--- start Input ---
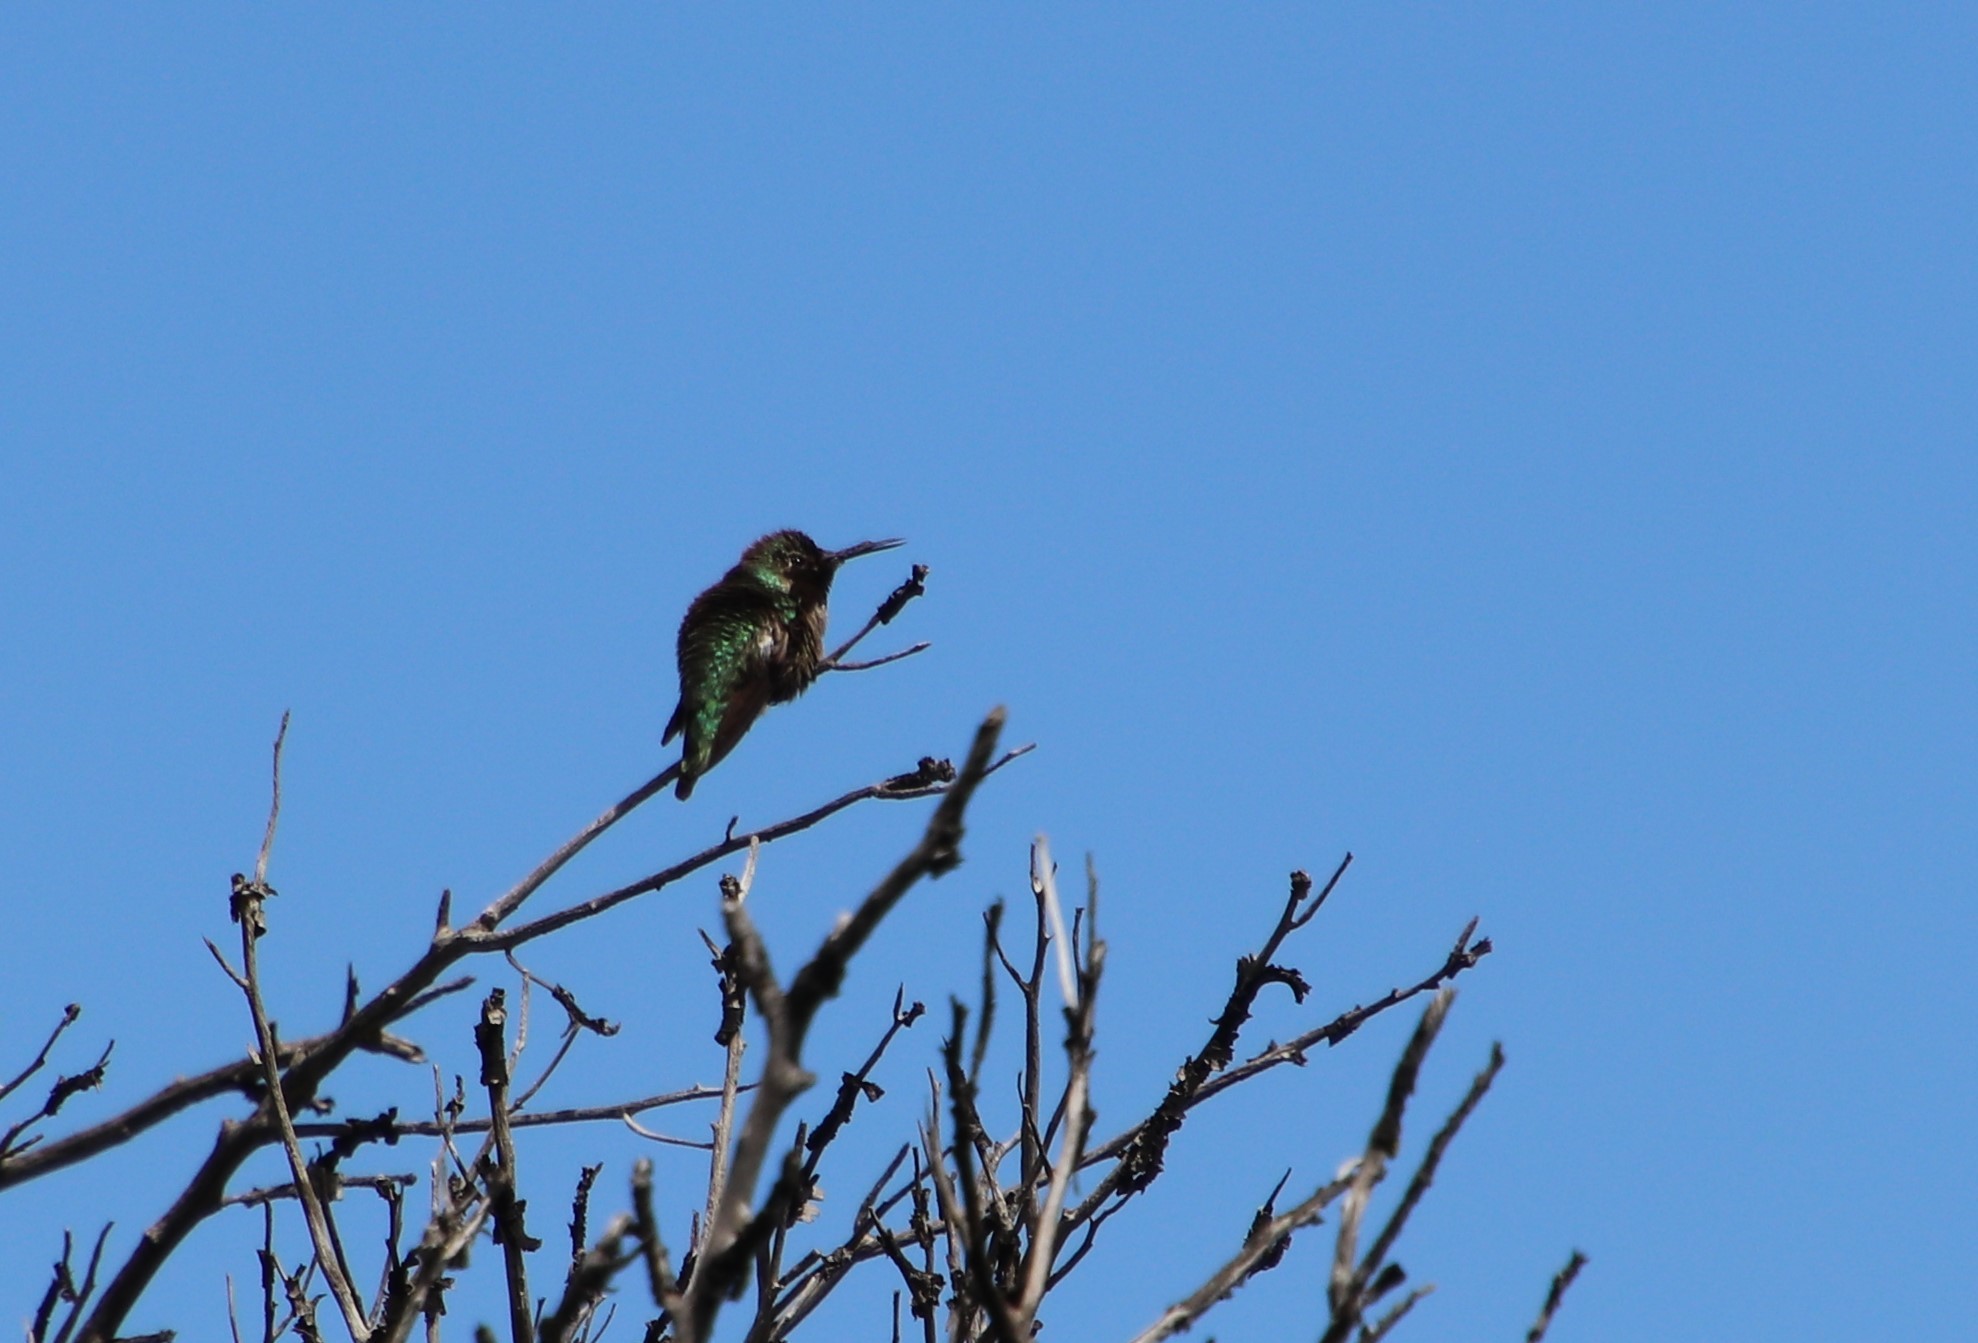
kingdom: Animalia
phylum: Chordata
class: Aves
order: Apodiformes
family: Trochilidae
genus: Calypte
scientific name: Calypte anna
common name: Anna's hummingbird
--- end Input ---
## [Aim]
Convert the rows into a two-column CSV with the headers "label" and "value". Start at the row containing "class: Aves" and end with the last row. Give one CSV line per row, put each field in double quotes, and replace any line breaks with spaces.

## [Exercise solution]
label,value
"class:","Aves"
"order:","Apodiformes"
"family:","Trochilidae"
"genus:","Calypte"
"scientific name:","Calypte anna"
"common name:","Anna's hummingbird"